> [Assignment]:
Locate every line in the data below that contains the word "printed" and copy each of those lines.

------ Source data ------

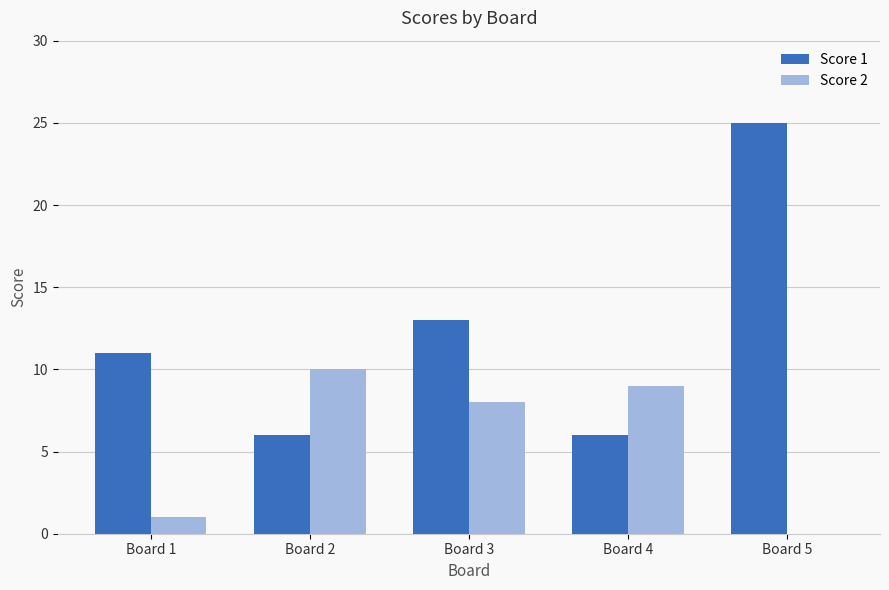

Between Board 1 and Board 3, which series saw the biggest shift?

Score 2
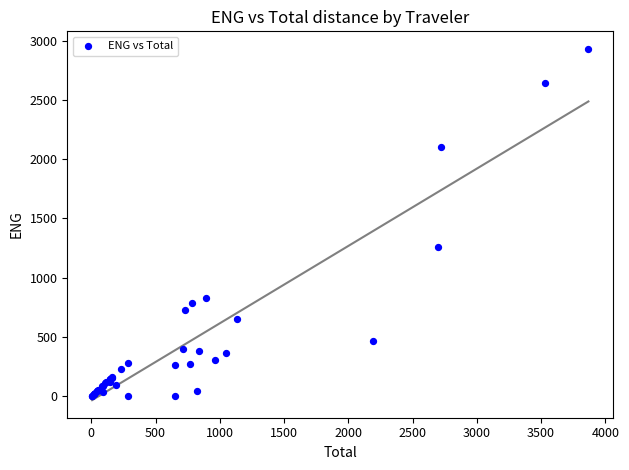

What Y value in the scatter plot is closest to 1464?

1259.4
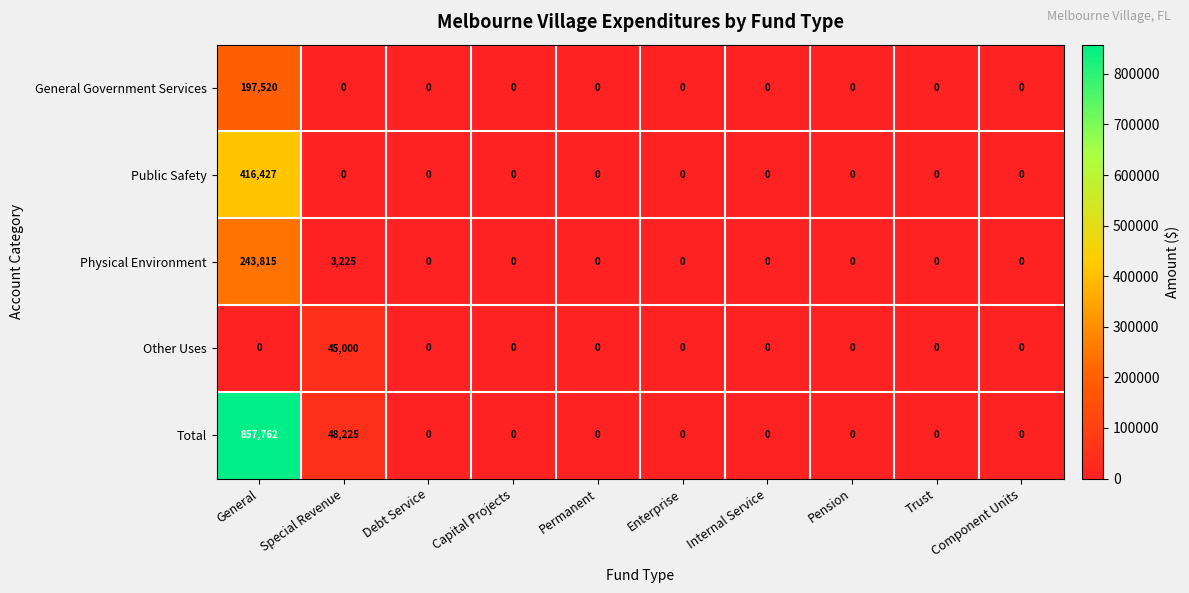

How many series are shown in this chart?

5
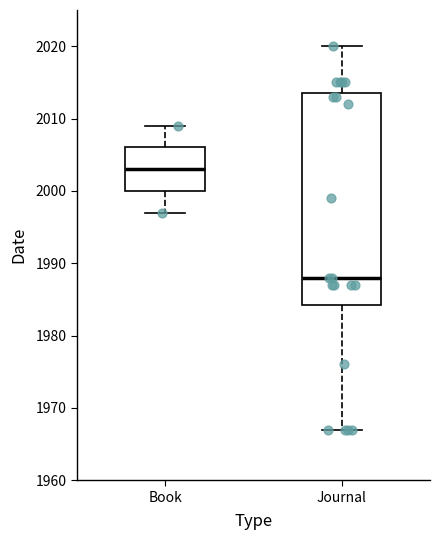

Where does the upper whisker of the box for Journal end on the y-axis? The values are not printed on the chart, so give them approximately, as read against the axis.

2020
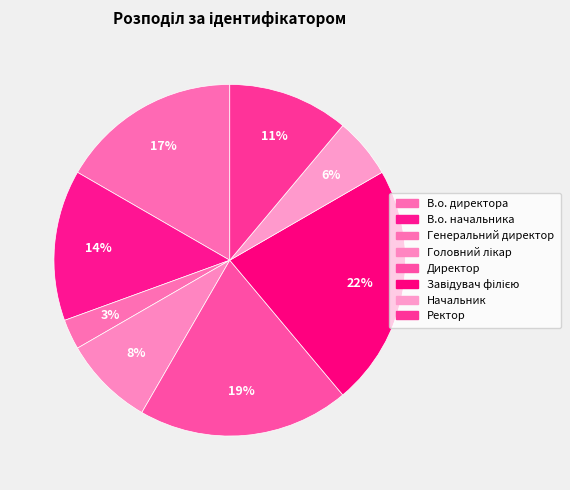

Count the number of slices in the pie.

8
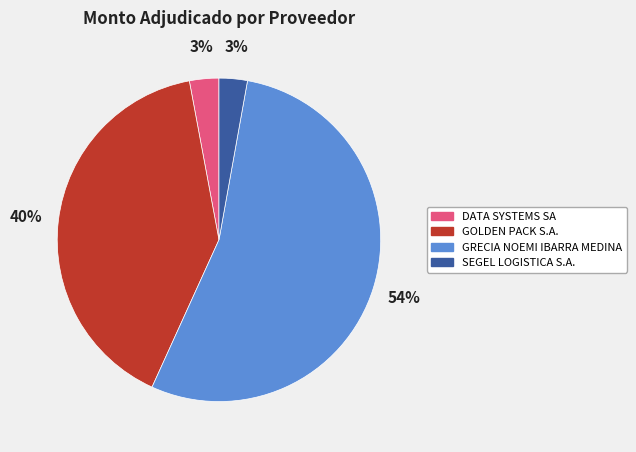

To the nearest percent, what portion does GOLDEN PACK S.A. represent?

40%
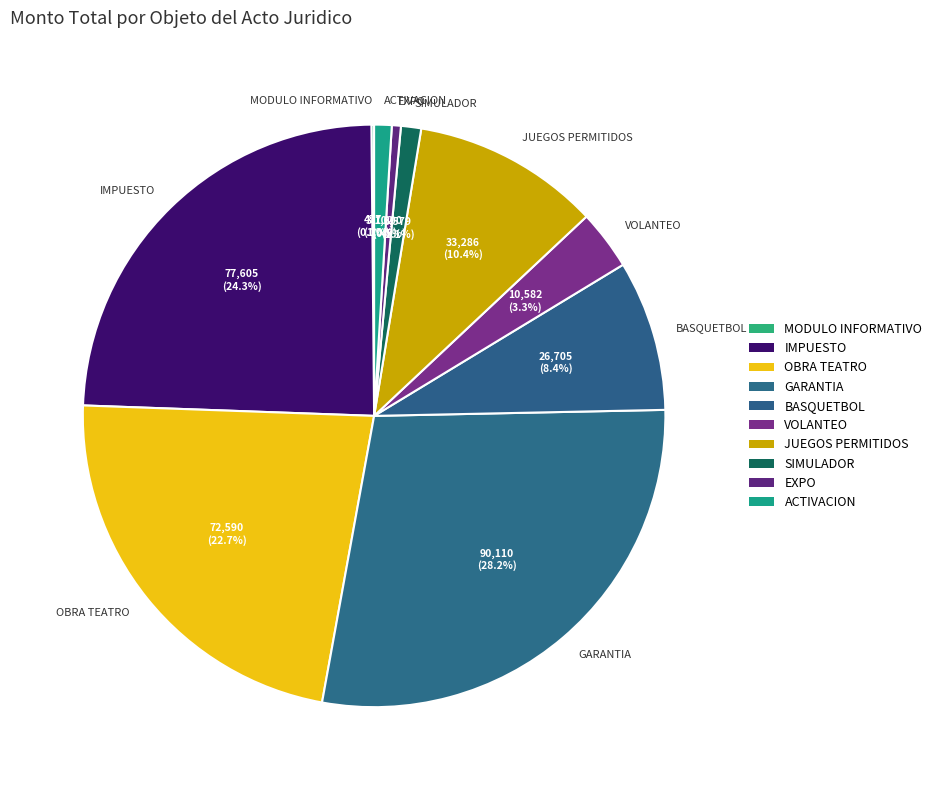

Which slice is the largest?

GARANTIA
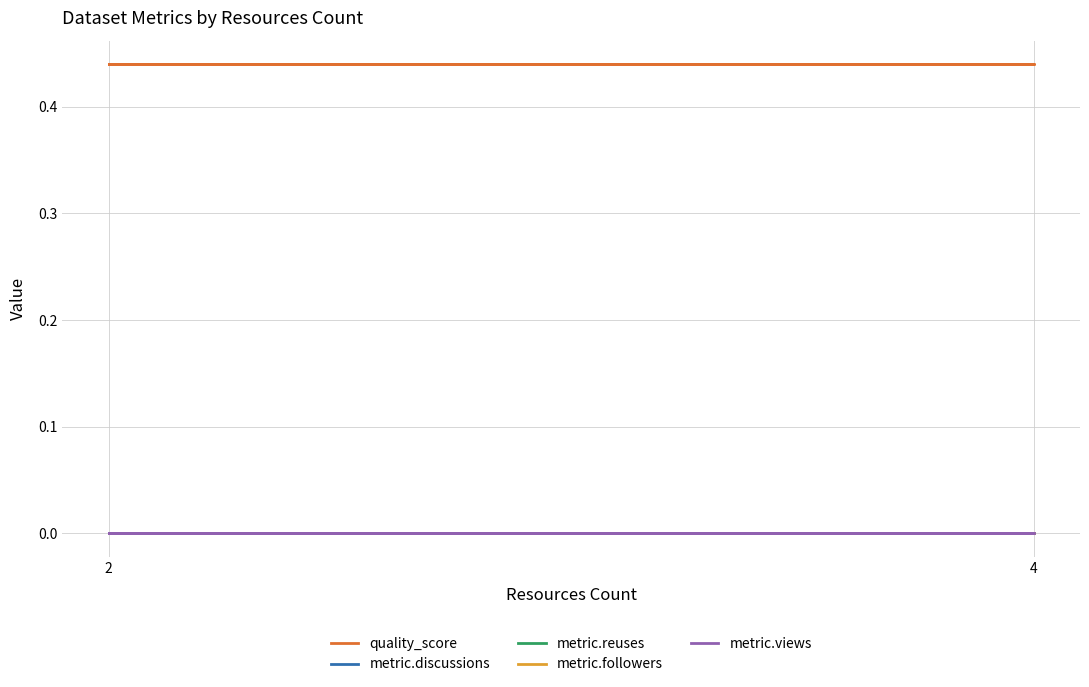

True or false: metric.discussions has more than 0 points higher than both neighbors.

False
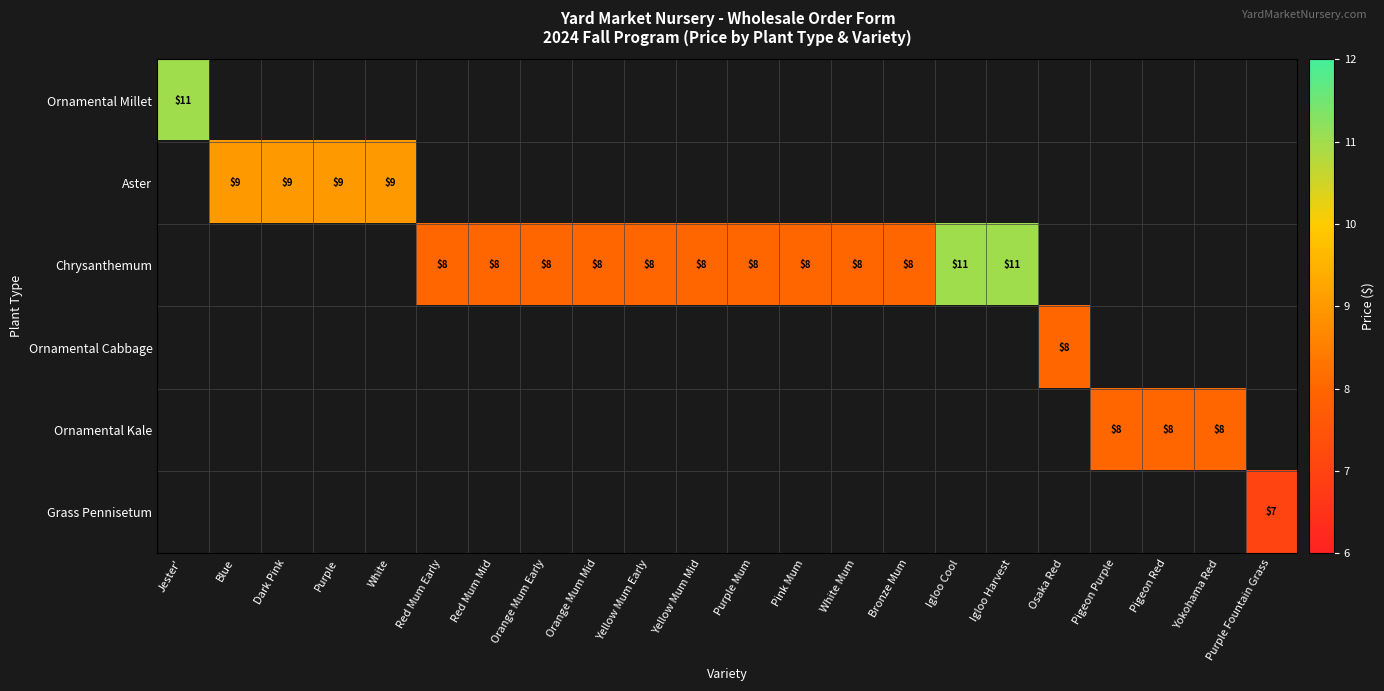

How many distinct data groups are displayed?

6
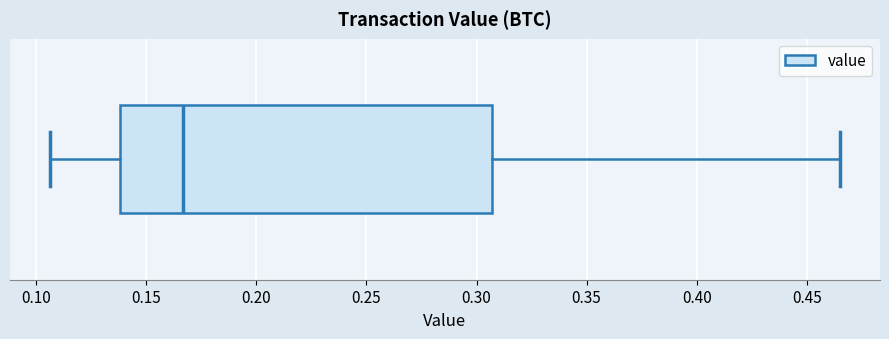

Read this box plot against the x-axis: the position of the median line, the range covered by the box, and the ends of both whiskers. The values are not printed on the chart, so give them approximately, as read against the axis.

median 0.165, box 0.140 to 0.305, whiskers 0.105 to 0.465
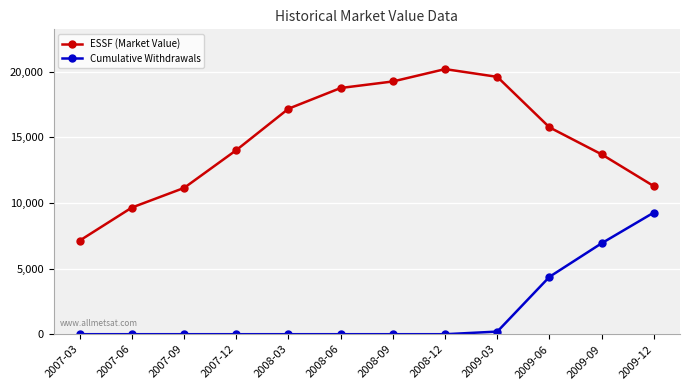

How many lines are shown in the chart?

2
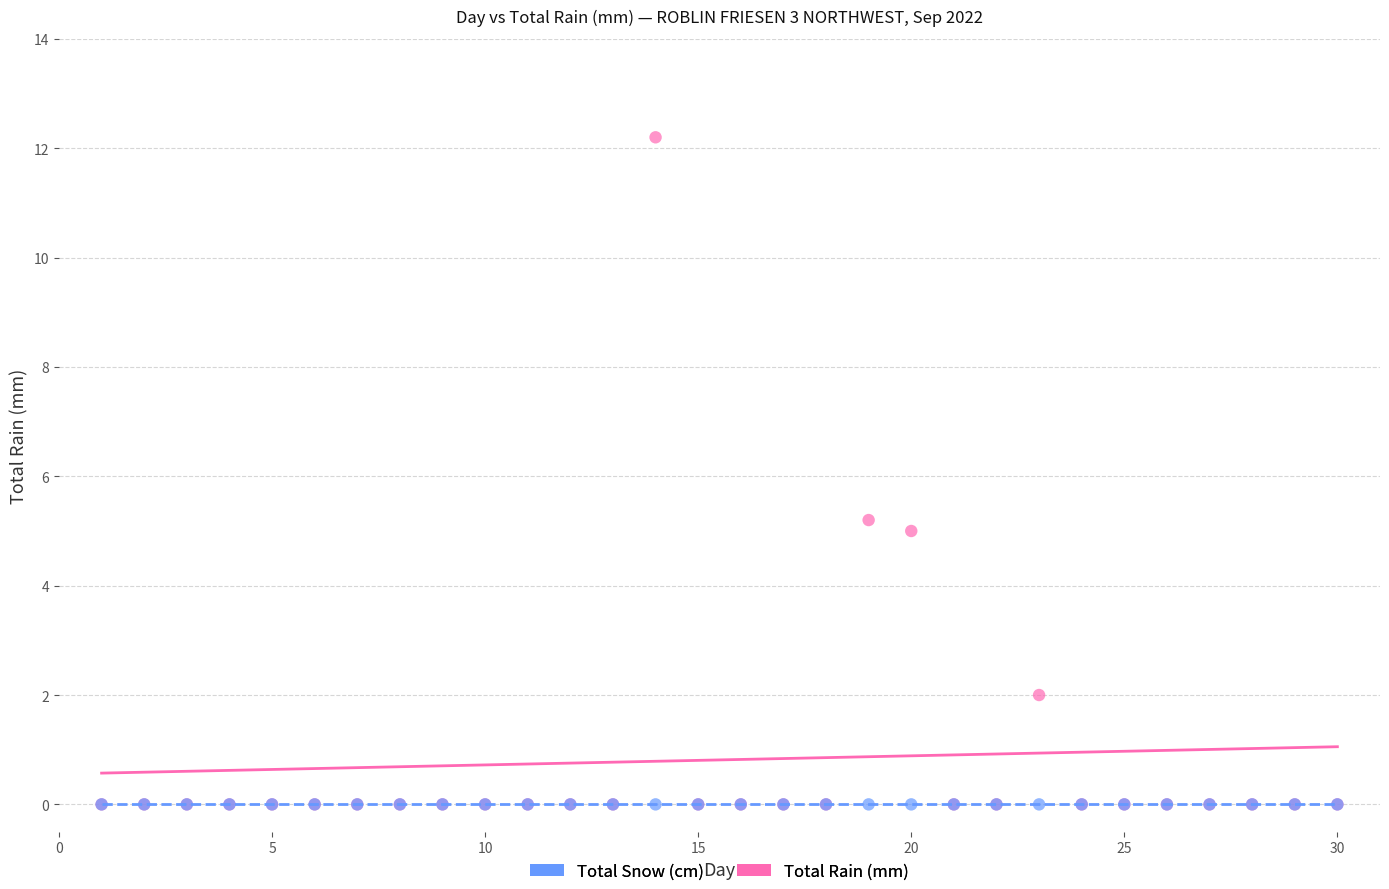

What are all the series names shown in the legend?

Total Snow (cm), Total Rain (mm)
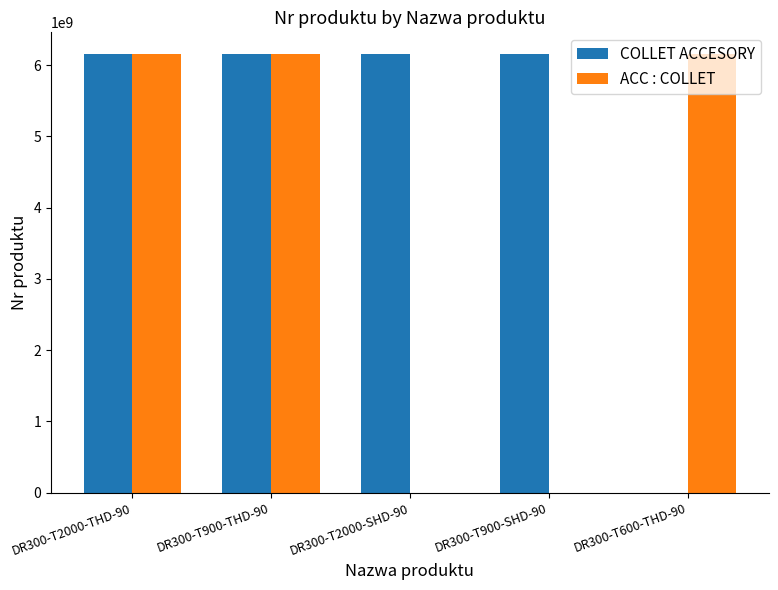

What is the sum of all COLLET ACCESORY values?

24607041780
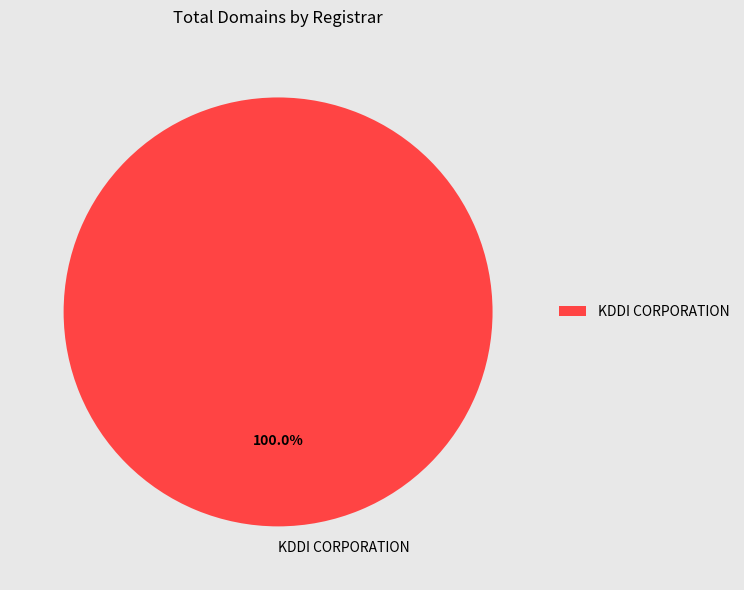

Is it true that KDDI CORPORATION is 86% of the pie?

False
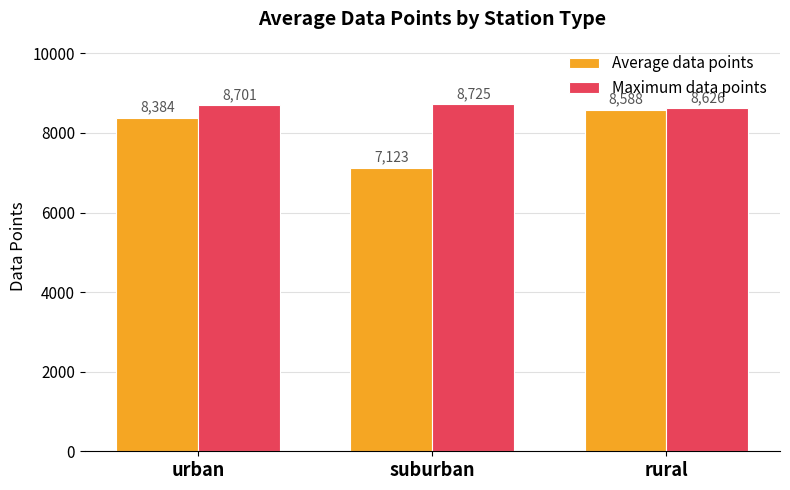

What is the sum of all Average data points values?

24094.0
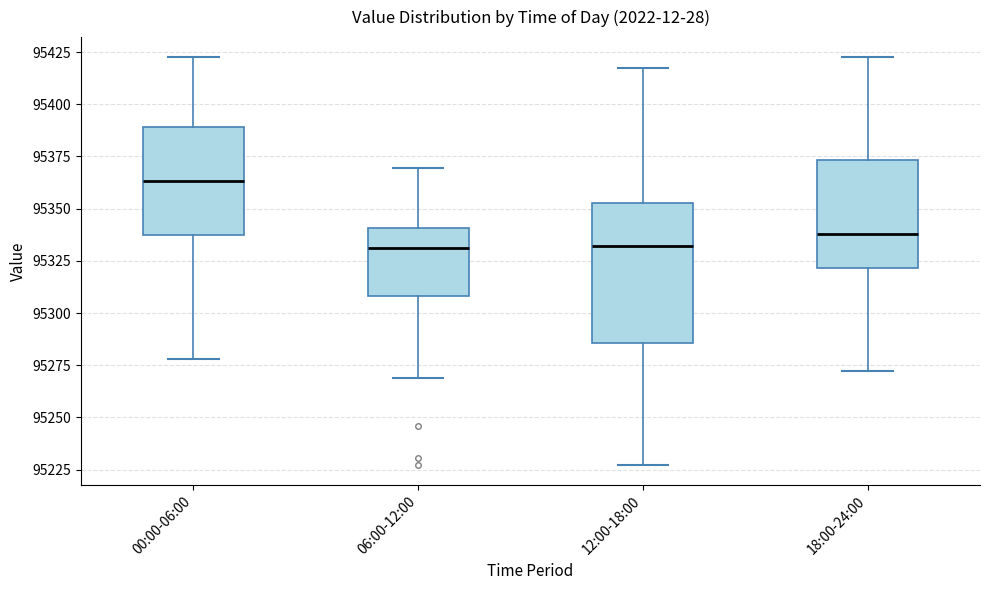

Where does the lower whisker of the box for 00:00-06:00 end on the y-axis? The values are not printed on the chart, so give them approximately, as read against the axis.

95280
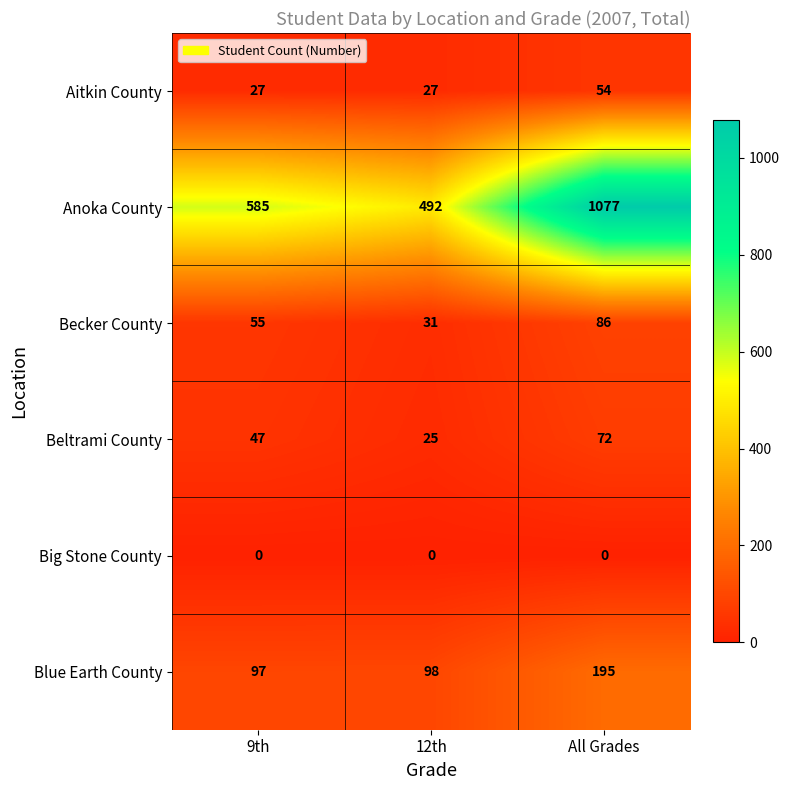

Count the number of data series in this chart.

6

------

> [Answer section]:
Where does the upper whisker of the box for Journal end on the y-axis? The values are not printed on the chart, so give them approximately, as read against the axis.
Read this box plot against the x-axis: the position of the median line, the range covered by the box, and the ends of both whiskers. The values are not printed on the chart, so give them approximately, as read against the axis.
Where does the lower whisker of the box for 00:00-06:00 end on the y-axis? The values are not printed on the chart, so give them approximately, as read against the axis.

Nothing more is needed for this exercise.